Les programmes d’aides et d’assistance sociale engagent des niveaux élevés de fonds et ont fait en général l’objet de malversations. Propositions des actions de bonne gouvernance locale dans l’objectif de limiter la corruption locale à partir de l’expérience internationale La décentralisation offre en principe une occasion importante pour augmenter le pouvoir des régions, améliorer la qualité des services publics, développer l’esprit de citoyenneté et de limiter la corruption. Ces buts ne pourront se concrétiser que par l’adoption d’un cadre réglementaire approprié et des ressources financières et humaines suffisantes.

L’expérience internationale montre qu’il existe trois types d’actions suivants:

1.Education civique et sensibilisation des acteurs économiques, des citoyens et des élus :
La sensibilisation met l’action sur les méfaits de la corruption et son impact négatif sur les objectifs de développement, sur les ressources de l’Etat et sur la justice sociale. Elle renforce l’instabilité politique, réduit la crédibilité des institutions publiques, nuit à la sincérité des transactions économiques, réduit la transparence et la concurrence et freine l’investissement domestique et étranger.
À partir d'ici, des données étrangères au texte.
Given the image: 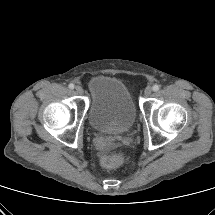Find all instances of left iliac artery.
Wrapping results in <instances>:
<instances>
[{"instance_id": "left-iliac-artery-1", "label": "left iliac artery", "mask_w": 215, "mask_h": 215, "mask_svg": "<svg viewBox=\"0 0 215 215\" xmlns=\"http://www.w3.org/2000/svg\"><path fill=\"white\" fill-rule=\"evenodd\" d=\"M159 89H160V86H159V85L155 84V85L153 86V91H158Z\"/></svg>"}]
</instances>
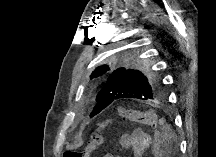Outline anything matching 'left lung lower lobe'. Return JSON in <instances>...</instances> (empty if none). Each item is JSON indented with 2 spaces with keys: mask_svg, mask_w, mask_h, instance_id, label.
Instances as JSON below:
<instances>
[{
  "mask_svg": "<svg viewBox=\"0 0 216 157\" xmlns=\"http://www.w3.org/2000/svg\"><path fill=\"white\" fill-rule=\"evenodd\" d=\"M109 102H103L101 104H97L94 108V110L92 111L90 117L95 116L96 114L100 113L103 109H105L107 106H109Z\"/></svg>",
  "mask_w": 216,
  "mask_h": 157,
  "instance_id": "1",
  "label": "left lung lower lobe"
}]
</instances>
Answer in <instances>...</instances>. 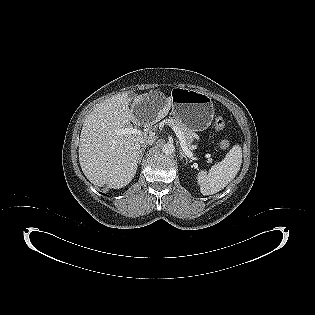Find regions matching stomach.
<instances>
[{
  "label": "stomach",
  "instance_id": "1",
  "mask_svg": "<svg viewBox=\"0 0 315 315\" xmlns=\"http://www.w3.org/2000/svg\"><path fill=\"white\" fill-rule=\"evenodd\" d=\"M170 99L174 118L180 119L188 128L203 131L210 126L214 108L208 94L195 89L175 87L171 91Z\"/></svg>",
  "mask_w": 315,
  "mask_h": 315
}]
</instances>
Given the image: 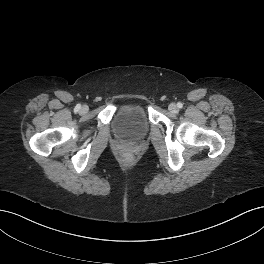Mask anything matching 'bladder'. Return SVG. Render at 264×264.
Masks as SVG:
<instances>
[{
    "mask_svg": "<svg viewBox=\"0 0 264 264\" xmlns=\"http://www.w3.org/2000/svg\"><path fill=\"white\" fill-rule=\"evenodd\" d=\"M150 129L146 110L136 104L120 106L113 118L115 135L127 143H135L145 138Z\"/></svg>",
    "mask_w": 264,
    "mask_h": 264,
    "instance_id": "31cf9c89",
    "label": "bladder"
}]
</instances>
Dans ce cadre, on peut citer les actions suivantes:

  • Promouvoir des programmes d’éducation civique dans les écoles primaires et les lycées secondaires dans l’objectif de sensibiliser les jeunes aux effets négatifs de la corruption et de les préparer à la citoyenneté ;
  • lancer des campagnes publiques et des publicités anti-corruption à travers les médias ;
  • permettre aux médias locaux (radio, presses écrites etc.) de diffuser les informations, des conseils locaux ou régionaux relatives aux opérations de corruption et de dénoncer les corrompus ;
  • instaurer des plans de formation à tous les élus et des agents locaux dans le domaine de prévention contre la corruption ;
  • collecter des données statistiques relatives à la corruption au niveau national et local dans le secteur public à partir des documents des ministères de la justice et de l’intérieur pour mesurer son ampleur dans chaque région afin de trouver les solutions à temps.

2. Instaurer des institutions de contrôle et prévention de la corruption efficaces
Selon l’expérience des pays développés, la prévention constitue la piste la plus appropriée, pour diminuer les pratiques corruptives.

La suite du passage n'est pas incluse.